In this session, we will explore two transformative Python technologies—Numba and Dask—that empower researchers to bridge the gap between Python’s flexibility and the performance demands of supercomputing environments. These tools unlock new possibilities for accelerating computationally intensive tasks and scaling workflows across clusters.
Session Outline:
- Supercharging Python with Numba: Just-in-Time (JIT) Compilation
Learn how Numba dynamically compiles performance-critical Python functions into optimized machine code, bypassing Python’s interpreter overhead. We’ll demonstrate how a few simple decorators can accelerate numerical and scientific code to near C/Fortran speeds while maintaining Python’s readability and interactivity. - Parallelism in Python: Threads, Processes, and the Global Interpreter Lock (GIL)

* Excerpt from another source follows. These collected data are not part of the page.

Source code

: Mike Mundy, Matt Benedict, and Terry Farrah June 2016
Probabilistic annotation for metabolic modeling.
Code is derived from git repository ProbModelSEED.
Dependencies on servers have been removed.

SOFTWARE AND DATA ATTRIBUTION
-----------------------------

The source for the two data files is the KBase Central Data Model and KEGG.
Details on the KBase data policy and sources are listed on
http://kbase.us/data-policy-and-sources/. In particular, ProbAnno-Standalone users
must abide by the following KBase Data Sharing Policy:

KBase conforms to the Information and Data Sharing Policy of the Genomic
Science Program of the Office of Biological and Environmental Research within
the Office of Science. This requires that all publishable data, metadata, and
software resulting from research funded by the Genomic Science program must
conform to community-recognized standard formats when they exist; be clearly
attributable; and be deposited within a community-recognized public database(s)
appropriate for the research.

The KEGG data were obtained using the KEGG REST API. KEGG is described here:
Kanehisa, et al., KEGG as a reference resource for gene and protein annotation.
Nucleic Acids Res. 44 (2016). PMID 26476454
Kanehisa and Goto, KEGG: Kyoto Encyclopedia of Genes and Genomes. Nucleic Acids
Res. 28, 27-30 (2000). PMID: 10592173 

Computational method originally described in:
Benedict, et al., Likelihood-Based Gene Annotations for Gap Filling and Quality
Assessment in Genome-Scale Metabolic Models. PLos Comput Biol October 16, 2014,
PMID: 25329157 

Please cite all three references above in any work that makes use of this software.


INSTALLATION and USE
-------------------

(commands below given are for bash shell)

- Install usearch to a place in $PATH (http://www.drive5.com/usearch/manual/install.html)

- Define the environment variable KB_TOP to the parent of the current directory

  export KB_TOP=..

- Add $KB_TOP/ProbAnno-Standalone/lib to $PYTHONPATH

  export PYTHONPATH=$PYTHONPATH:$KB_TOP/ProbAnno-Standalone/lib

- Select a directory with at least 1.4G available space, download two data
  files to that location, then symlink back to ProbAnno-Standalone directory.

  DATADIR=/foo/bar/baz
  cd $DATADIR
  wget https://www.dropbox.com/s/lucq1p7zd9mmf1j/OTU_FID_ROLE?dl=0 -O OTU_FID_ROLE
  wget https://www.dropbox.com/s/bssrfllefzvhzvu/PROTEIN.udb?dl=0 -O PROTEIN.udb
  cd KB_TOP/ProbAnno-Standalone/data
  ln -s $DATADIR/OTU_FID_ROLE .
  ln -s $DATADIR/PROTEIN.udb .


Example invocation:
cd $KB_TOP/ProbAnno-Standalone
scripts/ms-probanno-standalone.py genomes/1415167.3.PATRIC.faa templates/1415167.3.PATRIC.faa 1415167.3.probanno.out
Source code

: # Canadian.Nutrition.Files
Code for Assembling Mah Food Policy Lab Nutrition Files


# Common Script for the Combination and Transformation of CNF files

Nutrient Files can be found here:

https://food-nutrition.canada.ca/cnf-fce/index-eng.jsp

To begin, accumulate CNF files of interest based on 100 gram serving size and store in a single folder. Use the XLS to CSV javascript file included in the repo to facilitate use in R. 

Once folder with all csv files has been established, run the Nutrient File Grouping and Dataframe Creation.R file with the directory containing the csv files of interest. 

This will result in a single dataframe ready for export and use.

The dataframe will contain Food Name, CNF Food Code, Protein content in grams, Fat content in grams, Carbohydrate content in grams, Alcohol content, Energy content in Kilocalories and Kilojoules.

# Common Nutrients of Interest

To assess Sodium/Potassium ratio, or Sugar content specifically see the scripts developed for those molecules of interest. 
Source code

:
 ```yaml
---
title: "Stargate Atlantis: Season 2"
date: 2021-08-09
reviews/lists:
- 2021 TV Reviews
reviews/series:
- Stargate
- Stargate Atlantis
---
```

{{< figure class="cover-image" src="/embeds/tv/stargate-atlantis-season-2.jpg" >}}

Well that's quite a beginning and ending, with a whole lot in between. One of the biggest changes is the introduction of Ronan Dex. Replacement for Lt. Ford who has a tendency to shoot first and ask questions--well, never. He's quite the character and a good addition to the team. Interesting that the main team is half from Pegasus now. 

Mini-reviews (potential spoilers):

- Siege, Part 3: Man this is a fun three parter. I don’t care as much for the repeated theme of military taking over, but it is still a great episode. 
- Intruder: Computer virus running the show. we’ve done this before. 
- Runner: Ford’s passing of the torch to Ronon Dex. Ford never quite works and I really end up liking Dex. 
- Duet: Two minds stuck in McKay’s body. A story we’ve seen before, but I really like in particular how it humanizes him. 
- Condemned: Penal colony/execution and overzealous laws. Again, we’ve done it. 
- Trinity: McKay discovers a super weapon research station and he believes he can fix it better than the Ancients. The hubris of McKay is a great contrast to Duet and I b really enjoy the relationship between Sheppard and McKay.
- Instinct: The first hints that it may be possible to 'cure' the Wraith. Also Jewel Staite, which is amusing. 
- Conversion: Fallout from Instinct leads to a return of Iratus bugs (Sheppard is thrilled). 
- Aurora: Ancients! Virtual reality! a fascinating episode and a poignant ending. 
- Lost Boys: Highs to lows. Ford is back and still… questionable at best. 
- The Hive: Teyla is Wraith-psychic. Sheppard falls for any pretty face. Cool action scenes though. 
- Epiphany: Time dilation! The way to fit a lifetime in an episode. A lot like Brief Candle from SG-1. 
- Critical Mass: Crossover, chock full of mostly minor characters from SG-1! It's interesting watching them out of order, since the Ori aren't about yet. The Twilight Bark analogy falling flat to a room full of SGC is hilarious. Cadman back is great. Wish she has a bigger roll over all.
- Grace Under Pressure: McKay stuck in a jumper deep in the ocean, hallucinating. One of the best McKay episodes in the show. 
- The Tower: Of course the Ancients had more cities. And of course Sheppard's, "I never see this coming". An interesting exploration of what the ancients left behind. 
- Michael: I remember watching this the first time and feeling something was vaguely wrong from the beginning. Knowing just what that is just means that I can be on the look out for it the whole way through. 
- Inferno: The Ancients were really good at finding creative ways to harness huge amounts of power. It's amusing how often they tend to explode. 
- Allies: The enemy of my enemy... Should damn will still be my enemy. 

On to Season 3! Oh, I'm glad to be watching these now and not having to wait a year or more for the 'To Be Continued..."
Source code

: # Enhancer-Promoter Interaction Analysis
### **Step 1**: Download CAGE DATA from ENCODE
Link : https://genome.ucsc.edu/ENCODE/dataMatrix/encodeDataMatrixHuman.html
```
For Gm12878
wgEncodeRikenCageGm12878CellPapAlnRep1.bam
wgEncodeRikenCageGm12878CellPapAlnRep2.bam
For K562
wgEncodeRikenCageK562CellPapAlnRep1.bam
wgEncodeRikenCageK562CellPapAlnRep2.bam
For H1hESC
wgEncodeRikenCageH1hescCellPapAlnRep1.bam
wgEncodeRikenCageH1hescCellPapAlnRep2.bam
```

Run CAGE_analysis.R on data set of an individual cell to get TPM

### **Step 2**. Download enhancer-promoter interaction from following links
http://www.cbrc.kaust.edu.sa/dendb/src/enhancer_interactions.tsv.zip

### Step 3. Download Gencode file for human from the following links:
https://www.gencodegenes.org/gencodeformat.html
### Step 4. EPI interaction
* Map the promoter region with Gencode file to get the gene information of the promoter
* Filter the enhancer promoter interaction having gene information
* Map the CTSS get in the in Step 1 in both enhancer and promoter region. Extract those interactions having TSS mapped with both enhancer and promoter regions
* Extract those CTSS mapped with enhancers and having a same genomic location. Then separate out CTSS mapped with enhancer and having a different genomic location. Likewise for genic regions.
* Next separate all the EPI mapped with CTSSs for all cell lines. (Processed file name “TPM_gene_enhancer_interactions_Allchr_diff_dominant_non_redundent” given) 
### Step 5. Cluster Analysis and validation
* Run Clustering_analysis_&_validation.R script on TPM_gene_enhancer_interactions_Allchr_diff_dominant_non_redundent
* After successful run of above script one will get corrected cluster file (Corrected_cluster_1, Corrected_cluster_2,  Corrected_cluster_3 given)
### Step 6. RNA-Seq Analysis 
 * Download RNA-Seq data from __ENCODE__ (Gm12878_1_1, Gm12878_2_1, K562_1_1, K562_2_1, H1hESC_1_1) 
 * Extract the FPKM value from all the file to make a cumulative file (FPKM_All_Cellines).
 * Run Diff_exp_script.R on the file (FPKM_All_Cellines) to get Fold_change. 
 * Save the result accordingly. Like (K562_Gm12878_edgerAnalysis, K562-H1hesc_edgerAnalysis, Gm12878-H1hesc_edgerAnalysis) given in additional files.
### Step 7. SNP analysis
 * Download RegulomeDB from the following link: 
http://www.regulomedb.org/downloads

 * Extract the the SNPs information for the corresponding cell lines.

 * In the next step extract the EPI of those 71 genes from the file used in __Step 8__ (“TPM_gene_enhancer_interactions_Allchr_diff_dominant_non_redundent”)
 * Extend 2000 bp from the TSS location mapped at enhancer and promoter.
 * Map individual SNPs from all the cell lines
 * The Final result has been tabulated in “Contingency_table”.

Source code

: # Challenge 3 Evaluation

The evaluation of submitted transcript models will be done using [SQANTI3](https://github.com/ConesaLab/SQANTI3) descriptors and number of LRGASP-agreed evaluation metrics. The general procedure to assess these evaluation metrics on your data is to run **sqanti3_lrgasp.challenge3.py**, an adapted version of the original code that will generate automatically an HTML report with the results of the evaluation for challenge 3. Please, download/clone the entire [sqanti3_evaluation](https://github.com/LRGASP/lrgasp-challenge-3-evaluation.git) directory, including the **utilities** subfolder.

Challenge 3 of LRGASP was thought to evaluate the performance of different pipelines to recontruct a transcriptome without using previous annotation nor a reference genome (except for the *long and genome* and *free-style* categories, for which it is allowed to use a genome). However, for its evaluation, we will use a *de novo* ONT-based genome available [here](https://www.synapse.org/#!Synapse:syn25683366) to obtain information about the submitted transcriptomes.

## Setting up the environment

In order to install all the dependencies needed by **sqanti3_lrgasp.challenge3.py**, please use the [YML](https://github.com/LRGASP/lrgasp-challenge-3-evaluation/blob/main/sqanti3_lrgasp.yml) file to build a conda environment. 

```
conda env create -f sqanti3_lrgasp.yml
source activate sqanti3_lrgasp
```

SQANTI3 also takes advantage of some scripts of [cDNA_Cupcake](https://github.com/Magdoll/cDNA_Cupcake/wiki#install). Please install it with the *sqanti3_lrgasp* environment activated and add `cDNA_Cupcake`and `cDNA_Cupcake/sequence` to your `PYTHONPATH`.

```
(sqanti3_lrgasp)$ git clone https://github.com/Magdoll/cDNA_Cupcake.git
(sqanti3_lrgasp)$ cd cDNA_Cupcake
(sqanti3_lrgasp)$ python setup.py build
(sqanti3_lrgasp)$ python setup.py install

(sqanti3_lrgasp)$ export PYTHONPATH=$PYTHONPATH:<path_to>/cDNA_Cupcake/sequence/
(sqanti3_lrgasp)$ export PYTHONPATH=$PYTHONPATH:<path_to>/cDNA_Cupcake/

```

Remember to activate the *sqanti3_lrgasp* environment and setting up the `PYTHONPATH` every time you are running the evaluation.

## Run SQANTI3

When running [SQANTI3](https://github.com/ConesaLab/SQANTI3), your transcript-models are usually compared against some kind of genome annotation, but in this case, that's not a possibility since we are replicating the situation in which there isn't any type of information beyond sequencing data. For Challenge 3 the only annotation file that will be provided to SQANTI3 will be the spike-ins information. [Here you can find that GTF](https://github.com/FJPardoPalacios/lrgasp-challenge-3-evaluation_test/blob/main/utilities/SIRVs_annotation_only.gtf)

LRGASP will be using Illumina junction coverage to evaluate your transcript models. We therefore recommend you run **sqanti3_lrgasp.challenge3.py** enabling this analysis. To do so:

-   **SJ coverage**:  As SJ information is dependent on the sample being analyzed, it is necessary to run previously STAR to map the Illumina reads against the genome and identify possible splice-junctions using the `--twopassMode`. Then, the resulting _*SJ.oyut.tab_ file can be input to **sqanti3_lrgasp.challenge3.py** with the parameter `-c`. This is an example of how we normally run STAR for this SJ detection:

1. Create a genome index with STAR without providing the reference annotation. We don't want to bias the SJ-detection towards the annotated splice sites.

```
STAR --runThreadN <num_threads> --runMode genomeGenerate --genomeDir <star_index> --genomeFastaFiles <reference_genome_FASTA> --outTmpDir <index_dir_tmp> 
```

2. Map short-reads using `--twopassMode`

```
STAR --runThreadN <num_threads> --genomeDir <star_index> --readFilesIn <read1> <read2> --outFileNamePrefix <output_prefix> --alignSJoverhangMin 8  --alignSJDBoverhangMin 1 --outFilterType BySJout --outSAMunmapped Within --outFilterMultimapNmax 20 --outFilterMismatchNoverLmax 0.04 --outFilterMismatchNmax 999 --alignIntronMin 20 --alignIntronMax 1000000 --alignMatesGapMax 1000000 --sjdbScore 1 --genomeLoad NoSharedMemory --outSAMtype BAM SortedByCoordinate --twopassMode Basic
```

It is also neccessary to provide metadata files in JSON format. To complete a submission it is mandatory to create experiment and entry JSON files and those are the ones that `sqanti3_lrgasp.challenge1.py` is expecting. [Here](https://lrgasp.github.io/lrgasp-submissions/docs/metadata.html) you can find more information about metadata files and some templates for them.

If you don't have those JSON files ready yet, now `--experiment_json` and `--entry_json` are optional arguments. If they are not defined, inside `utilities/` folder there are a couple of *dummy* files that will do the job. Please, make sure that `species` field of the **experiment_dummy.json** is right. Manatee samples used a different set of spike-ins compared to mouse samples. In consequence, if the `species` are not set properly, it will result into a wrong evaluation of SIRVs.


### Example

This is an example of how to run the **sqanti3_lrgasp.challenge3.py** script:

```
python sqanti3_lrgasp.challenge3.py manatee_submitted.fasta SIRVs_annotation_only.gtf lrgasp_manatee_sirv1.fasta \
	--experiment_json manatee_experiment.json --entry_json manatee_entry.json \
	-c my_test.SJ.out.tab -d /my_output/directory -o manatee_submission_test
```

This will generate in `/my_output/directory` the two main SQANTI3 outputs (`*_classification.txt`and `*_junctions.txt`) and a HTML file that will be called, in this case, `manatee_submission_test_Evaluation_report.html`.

Dive into Python’s concurrency model, including the challenges posed by the GIL for multi-threaded programs. Discover how Numba’s nogil mode enables true multi-threading for CPU-bound tasks and how Dask leverages multi-processing to parallelize workflows across all available cores on a single node. - Distributed Computing with Dask: Scaling Beyond a Single Machine
Extend your computations to multi-node HPC clusters using Dask’s distributed arrays and data frames. We’ll showcase how Dask seamlessly scales familiar NumPy and pandas workflows to handle datasets larger than memory or across thousands of cores, all while managing task scheduling, load balancing, and fault tolerance
Who Should Attend?
This tutorial is designed for scientists, engineers, and developers working with computational workloads. Familiarity with Python basics is helpful but not required—attendees will leave with practical skills to optimize and scale Python code in HPC environments.